Além da Real Academia Militar, inspiraram-se nessa tendência a Real Academia de
Marinha (1808), os Cursos Médico-Cirúrgicos da Bahia (1808) e do Rio de Janeiro
(1809), os Cursos de Agricultura da Bahia (1812) e do Rio de Janeiro (1814), o
Gabinete de Química da Corte (1812) e a Cadeira de Química da Bahia (1817), a
Cadeira e Aula Prática de Economia Política (1808) entregue a José da Silva
Lisboa (1756-1835) visconde de Cairu, a Real Academia de Desenho, Pintura,
Escultura e Arquitetura Civil (1820), a Imprensa Régia (1808), o Museu Real
(1818), o Jardim Botânico (1810), a Biblioteca Pública (1810), a Missão
Artística Francesa (1816), etc. A tendência profissionalizante e de serviço ao
Estado, herdada da mentalidade pombalina, aproximava-se do modelo napoleônico
das Faculdades e das Hautes Écoles. A idéia de Universidade, como
instância de pesquisa científica desinteressada e de cultura superior,
simplesmente seria deixada de lado.
Voltemos a frei Caneca.
A sua menção aqui não é excludente, mas paradigmática. Ele encarnou, no meio
brasileiro, a mentalidade cientificista que vingou entre os que pretendiam a
independência de Portugal num contexto republicano. A crítica a esta posição
foi efetivada, do ângulo liberal e monárquico, por Silvestre Pinheiro Ferreira
(1769-1846), que inspirado em Benjamin Constant de Rebecque (1767-1830) e nos
publicistas alemães, considerava perfeitamente válida a idéia independentista,
mas preservando a Monarquia Constitucional e o Governo Representativo. Nesta última
vertente encaixam os estadistas do Segundo Reinado, denominados por Francisco
José de Oliveira Vianna (1883-1951) de “Homens de Mil”, aqueles que rodearam de
forma incondicional o Imperador e que fizeram emergir e consolidar as
instituições do governo representativo, na trilha do liberalismo doutrinário
formulado na França por Pierre-Paul Royer-Collard (1763-1845), Victor Cousin
(1792-1867) e François Guizot (1787-1874). Esses “Homens de Mil” romperam com o
cientificismo e deram ensejo à mais duradoura experiência de estabilidade
institucional que o Brasil jamais conheceu, entre 1841 (após o Ato Adicional e
o Regresso), até o final do Império, em 1889.
Essa variante da nossa
formação política foi formulada precursoramente, como já foi dito, por Silvestre
Pinheiro Ferreira, o estadista que ajudou dom João VI a dar o corajoso passo da
monarquia absoluta à constitucional e que pensou, numa perspectiva liberal,
pela primeira vez, o Brasil como projeto autônomo.

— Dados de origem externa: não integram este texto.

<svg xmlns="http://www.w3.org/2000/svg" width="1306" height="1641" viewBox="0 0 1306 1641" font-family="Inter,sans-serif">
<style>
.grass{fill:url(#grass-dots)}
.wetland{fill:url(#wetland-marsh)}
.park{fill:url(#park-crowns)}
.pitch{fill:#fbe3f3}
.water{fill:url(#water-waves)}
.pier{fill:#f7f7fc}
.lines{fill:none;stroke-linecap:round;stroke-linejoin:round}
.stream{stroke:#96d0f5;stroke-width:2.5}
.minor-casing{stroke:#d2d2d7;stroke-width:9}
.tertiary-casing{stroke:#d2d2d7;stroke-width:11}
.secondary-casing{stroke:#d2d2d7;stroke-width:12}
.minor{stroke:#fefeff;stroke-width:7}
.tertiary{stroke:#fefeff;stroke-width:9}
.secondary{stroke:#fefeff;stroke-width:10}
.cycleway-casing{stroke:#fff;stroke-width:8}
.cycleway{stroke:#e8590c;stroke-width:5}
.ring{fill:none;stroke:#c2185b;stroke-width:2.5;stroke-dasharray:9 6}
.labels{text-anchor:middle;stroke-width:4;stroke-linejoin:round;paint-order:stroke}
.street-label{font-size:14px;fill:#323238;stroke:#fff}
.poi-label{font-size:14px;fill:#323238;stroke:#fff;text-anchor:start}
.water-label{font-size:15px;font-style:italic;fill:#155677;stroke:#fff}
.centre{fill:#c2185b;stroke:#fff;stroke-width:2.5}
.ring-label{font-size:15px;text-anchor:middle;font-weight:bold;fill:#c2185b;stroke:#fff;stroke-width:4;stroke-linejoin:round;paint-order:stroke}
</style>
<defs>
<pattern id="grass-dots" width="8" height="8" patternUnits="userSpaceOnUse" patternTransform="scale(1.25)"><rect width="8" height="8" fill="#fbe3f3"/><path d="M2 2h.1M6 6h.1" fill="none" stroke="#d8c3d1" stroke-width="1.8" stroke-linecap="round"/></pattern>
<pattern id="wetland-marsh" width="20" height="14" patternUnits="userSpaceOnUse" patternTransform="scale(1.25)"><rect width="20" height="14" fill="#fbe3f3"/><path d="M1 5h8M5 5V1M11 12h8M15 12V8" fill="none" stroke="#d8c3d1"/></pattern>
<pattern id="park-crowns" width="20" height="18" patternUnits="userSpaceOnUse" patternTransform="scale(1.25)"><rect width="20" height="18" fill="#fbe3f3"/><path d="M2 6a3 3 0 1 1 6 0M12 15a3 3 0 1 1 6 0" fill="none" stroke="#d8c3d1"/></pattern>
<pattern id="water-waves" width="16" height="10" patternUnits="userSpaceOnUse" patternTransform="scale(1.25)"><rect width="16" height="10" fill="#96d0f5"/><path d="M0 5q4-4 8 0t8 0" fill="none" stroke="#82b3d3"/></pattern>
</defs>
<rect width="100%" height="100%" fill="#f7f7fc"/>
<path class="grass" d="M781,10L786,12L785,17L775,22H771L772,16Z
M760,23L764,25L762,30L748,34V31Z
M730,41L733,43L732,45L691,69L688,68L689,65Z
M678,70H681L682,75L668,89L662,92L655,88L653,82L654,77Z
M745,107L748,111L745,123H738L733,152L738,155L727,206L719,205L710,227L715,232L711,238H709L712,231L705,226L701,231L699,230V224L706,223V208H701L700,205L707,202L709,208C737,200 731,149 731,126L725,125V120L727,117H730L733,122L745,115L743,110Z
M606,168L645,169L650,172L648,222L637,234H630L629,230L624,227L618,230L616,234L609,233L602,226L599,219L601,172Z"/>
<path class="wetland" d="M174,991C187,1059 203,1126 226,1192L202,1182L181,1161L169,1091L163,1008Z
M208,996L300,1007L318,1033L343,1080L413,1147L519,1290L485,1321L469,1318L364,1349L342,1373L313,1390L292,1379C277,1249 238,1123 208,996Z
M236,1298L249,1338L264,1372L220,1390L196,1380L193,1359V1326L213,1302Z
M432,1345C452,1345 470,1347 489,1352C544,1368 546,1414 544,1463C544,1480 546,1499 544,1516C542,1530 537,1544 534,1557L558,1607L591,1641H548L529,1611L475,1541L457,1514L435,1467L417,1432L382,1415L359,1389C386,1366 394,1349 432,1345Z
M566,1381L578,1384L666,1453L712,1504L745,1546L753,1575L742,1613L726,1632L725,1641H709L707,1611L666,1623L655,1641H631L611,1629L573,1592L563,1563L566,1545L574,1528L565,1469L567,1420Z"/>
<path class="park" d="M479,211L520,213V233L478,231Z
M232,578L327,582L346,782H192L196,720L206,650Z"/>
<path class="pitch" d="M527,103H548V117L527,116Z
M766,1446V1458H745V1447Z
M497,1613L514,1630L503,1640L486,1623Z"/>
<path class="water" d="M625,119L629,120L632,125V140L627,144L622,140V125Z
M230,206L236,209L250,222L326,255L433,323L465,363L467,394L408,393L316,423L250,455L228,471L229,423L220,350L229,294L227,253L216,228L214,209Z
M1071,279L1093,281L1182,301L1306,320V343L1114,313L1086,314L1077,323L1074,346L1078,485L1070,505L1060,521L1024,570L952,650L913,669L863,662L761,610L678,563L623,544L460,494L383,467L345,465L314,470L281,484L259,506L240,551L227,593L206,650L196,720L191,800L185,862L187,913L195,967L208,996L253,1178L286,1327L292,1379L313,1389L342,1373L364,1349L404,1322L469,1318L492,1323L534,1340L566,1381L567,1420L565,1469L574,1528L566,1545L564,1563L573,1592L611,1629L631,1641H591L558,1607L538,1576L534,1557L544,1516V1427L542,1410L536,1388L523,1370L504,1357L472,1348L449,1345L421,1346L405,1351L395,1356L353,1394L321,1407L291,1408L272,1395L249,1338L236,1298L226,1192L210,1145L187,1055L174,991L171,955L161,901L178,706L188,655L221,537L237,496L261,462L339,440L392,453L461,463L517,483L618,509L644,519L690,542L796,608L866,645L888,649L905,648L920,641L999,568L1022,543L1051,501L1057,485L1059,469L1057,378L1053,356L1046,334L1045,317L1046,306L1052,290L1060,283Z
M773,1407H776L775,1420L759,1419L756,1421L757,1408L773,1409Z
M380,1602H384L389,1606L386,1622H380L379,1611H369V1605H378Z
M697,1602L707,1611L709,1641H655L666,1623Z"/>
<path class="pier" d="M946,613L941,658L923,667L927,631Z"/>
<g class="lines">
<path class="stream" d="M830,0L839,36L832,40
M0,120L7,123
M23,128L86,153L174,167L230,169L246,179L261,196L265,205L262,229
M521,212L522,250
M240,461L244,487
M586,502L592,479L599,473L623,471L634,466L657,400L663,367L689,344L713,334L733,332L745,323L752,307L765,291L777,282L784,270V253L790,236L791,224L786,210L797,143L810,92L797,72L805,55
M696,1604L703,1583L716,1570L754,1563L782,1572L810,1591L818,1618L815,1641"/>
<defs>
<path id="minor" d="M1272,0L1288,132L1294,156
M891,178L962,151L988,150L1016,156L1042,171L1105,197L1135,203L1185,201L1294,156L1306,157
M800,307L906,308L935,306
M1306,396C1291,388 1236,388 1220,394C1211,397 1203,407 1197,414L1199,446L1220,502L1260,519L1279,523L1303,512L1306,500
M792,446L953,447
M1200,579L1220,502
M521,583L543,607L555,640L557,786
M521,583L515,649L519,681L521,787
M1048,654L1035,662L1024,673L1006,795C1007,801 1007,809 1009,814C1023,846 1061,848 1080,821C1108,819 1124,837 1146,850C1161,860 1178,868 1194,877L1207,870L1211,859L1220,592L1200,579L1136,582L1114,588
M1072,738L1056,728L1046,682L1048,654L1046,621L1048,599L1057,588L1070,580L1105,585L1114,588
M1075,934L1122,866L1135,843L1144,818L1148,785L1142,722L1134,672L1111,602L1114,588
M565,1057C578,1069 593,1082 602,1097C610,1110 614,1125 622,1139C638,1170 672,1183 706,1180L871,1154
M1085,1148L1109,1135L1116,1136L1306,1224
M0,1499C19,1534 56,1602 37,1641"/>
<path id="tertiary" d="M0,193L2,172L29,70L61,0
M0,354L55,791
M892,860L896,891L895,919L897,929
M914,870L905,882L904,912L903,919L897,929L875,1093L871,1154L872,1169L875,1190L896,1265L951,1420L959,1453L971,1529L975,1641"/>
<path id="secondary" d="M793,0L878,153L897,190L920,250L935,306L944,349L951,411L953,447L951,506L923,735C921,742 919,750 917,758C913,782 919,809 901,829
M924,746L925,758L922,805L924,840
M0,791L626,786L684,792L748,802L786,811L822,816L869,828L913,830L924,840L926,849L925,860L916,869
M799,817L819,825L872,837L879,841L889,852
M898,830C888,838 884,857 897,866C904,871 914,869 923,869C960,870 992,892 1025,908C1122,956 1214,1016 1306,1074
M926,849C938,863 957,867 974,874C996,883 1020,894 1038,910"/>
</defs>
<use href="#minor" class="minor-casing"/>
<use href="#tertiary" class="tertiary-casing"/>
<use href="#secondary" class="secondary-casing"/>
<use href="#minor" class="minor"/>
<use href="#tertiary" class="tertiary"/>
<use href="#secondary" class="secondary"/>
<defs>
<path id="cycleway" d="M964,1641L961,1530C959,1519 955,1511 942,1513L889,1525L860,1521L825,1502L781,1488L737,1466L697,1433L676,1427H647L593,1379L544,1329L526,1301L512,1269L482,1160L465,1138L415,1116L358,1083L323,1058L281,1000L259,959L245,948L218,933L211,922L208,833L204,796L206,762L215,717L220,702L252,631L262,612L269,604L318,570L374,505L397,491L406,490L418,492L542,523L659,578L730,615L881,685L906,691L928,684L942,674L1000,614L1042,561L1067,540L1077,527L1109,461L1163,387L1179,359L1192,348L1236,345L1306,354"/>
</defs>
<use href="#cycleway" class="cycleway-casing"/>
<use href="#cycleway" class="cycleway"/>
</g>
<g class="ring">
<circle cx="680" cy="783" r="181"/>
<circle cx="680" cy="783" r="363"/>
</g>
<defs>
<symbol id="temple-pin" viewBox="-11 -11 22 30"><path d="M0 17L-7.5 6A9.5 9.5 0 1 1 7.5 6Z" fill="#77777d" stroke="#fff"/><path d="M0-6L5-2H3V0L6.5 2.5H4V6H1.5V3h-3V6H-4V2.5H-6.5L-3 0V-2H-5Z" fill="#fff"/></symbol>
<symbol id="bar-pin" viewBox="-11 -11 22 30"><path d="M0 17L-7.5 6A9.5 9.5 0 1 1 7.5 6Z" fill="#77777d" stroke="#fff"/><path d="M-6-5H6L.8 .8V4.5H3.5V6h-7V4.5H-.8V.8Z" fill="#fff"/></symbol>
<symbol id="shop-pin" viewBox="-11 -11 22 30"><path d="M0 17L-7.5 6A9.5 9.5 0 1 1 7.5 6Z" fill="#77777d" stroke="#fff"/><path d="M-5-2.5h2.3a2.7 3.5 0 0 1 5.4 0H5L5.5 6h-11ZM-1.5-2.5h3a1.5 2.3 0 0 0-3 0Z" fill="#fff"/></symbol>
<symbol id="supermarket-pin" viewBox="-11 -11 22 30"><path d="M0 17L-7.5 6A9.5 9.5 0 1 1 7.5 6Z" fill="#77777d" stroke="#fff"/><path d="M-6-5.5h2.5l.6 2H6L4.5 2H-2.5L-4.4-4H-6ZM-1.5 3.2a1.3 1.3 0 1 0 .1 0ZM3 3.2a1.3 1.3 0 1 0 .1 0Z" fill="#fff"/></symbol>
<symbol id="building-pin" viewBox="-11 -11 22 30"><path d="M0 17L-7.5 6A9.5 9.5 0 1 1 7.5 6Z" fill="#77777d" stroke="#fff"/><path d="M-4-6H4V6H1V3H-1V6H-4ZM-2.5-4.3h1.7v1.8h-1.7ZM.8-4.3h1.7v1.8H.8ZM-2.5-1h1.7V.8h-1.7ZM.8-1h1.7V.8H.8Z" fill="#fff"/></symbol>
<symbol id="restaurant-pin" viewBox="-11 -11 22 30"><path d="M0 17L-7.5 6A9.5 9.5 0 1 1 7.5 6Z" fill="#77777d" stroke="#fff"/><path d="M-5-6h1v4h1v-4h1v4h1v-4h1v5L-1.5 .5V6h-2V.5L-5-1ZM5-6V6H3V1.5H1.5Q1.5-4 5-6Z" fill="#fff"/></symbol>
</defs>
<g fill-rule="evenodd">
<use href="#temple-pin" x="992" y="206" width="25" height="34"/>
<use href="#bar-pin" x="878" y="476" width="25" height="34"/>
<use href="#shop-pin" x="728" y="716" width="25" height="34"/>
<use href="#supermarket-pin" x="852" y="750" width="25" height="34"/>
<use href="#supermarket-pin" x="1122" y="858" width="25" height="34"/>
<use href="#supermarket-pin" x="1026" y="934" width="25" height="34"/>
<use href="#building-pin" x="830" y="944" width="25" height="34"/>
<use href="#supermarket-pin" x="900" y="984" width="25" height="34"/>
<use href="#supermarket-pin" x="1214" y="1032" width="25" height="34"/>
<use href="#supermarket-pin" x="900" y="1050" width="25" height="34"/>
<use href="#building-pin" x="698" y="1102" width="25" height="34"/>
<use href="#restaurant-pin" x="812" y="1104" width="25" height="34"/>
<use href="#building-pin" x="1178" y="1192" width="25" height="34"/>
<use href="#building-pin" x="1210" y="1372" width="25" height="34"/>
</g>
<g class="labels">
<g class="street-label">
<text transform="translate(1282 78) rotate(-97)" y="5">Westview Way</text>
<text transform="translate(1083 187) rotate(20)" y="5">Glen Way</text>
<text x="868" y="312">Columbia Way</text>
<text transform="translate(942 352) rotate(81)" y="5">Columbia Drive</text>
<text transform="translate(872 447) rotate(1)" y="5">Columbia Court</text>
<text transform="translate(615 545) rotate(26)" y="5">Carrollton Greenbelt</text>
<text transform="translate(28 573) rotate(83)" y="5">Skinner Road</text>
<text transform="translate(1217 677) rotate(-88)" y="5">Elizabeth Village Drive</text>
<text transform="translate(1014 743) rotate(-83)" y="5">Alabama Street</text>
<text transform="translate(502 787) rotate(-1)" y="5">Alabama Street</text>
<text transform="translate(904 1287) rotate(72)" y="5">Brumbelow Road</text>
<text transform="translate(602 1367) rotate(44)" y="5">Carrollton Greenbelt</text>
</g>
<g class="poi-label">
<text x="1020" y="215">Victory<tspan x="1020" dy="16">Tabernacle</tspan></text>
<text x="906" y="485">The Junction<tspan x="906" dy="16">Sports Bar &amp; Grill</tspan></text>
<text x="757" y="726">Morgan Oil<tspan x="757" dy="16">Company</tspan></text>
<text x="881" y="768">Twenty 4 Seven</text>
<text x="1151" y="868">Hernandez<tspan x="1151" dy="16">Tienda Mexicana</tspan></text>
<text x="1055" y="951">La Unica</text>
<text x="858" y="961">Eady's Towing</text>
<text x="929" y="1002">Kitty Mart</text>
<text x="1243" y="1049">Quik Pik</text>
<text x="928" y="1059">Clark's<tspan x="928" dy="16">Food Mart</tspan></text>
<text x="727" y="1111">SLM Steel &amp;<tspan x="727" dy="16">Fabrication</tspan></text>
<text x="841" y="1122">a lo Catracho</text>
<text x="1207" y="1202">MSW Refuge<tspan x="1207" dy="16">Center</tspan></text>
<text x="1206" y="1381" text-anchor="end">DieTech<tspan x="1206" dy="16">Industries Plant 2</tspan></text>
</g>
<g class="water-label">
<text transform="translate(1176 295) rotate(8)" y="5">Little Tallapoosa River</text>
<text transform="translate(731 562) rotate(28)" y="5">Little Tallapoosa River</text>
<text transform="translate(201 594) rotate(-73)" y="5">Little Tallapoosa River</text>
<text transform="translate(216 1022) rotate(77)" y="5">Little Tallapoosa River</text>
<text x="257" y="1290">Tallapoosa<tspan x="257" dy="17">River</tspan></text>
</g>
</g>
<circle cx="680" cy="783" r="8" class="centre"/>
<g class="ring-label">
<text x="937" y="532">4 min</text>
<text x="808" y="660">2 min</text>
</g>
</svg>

Diríamos que o Segundo
Reinado deu ensejo a criativa experiência modernizadora de inspiração
liberal-doutrinária, que no entanto não vingou no período republicano,
polarizado pelo velho cientificismo pombalino, do qual frei Caneca foi
representante modelar. O velho cientificismo do despotismo ilustrado constituiu
o leito de procusto onde se deitou a filosofia positivista, que, como diria
posteriormente José Veríssimo (1857-1916), virou moda no Brasil republicano e
terminou polarizando as outras manifestações modernizadoras da vida pública
brasileira. O ideal republicano acalentado por frei Caneca inseria-se na trilha
do democratismo (à
maneira do setembrismo português), que entendia ser a nova ordem fruto
da imposição de mentes esclarecidas pelas matemáticas aplicadas sobre as massas
ignaras.
Eis a forma em que o
frade carmelita entendia o mundo e criticava o governo imperial, formulando ao
mesmo tempo a sua geometria política: “Pela geometria conhecemos
evidentemente a existência do Supremo Arquiteto do Universo; pela geometria
admiramos a sua infinita sabedoria no sistema da criação, e sua providência no
andamento regular da natureza; pela geometria domamos a fúria do oceano,
dirigimos a força dos euros, penetramos os abismos, e subimos aos astros;
ajustamos os impulsos do nosso coração com os ditames da reta razão;
proporcionamos os trabalhos às nossas forças, os remédios às moléstias, as
penas aos delitos, os prêmios às virtudes; pela geometria equilibramos os
movimentos das grandes massas das nações, regularizamos o valor dos povos e o
seu entusiasmo. Todas as coisas em que não entram a régua e o compasso da
geometria são desregradas e descompassadas, são monstruosas. Por falta de
geometria é que o nosso governo, não conhecendo a gravidade específica dos
negócios civis e políticos nem a relação deles entre si, não sabe equilibrar as
forças dos diversos agentes sociais, desencaixa dos seus lugares as molas da
sociedade, vai quebrá-las e reduzir tudo a poeira”.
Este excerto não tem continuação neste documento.